**EXERCISE INSTRUCTIONS:** Swap "maximum" for "largest" throughout the stretch from the start of the items through the line that contains "Count the number of data", and reproduce that stretch with everything else unchanged.

**TASK INPUT:**

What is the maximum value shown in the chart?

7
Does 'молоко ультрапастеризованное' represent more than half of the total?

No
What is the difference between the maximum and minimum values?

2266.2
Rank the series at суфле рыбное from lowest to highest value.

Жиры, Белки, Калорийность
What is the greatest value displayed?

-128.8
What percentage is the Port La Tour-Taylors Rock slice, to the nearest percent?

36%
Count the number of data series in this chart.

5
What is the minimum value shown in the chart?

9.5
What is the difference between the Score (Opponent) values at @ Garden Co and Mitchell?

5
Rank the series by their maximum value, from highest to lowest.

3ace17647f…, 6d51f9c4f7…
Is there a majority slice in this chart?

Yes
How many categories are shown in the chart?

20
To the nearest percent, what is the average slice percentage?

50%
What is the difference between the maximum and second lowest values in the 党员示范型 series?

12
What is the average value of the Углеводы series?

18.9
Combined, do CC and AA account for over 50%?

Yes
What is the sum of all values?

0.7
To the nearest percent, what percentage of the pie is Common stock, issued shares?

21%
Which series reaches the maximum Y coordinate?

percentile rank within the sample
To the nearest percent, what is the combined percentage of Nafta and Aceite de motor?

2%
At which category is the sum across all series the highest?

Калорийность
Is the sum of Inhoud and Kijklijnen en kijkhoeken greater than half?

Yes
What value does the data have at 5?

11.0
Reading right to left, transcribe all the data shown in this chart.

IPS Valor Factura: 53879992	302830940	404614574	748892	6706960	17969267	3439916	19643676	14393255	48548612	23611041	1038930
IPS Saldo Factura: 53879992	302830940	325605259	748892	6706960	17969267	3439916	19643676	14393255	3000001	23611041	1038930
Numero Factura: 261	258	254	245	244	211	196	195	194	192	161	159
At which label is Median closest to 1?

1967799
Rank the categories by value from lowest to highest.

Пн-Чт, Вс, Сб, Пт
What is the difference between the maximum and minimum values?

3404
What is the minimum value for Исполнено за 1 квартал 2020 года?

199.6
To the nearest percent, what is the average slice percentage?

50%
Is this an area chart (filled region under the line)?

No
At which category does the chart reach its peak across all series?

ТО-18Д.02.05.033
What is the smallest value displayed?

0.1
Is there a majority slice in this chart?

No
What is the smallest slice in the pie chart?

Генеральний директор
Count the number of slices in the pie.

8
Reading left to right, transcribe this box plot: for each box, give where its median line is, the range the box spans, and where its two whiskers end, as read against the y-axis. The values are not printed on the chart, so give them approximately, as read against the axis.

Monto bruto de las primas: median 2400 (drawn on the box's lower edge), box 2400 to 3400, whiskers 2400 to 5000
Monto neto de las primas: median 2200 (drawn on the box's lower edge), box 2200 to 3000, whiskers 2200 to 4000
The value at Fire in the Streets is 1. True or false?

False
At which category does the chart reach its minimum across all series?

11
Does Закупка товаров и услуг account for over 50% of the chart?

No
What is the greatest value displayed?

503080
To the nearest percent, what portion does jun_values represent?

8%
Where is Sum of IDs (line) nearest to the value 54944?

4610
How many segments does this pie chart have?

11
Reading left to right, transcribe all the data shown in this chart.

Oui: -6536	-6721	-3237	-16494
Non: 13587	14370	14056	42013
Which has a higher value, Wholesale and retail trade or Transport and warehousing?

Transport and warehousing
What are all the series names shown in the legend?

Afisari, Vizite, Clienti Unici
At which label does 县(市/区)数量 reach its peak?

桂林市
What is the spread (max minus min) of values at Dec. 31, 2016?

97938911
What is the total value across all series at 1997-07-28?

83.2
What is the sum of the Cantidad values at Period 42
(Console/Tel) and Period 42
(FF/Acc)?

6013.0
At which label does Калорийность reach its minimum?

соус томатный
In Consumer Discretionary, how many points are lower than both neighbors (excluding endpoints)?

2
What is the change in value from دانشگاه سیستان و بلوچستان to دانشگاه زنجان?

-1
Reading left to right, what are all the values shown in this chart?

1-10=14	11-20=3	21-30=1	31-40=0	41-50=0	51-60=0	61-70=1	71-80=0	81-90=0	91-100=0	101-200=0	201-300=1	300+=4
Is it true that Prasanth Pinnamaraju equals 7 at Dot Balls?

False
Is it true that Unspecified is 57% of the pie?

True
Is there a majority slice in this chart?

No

**WRITTEN RESPONSE:**
What is the largest value shown in the chart?

7
Does 'молоко ультрапастеризованное' represent more than half of the total?

No
What is the difference between the largest and minimum values?

2266.2
Rank the series at суфле рыбное from lowest to highest value.

Жиры, Белки, Калорийность
What is the greatest value displayed?

-128.8
What percentage is the Port La Tour-Taylors Rock slice, to the nearest percent?

36%
Count the number of data series in this chart.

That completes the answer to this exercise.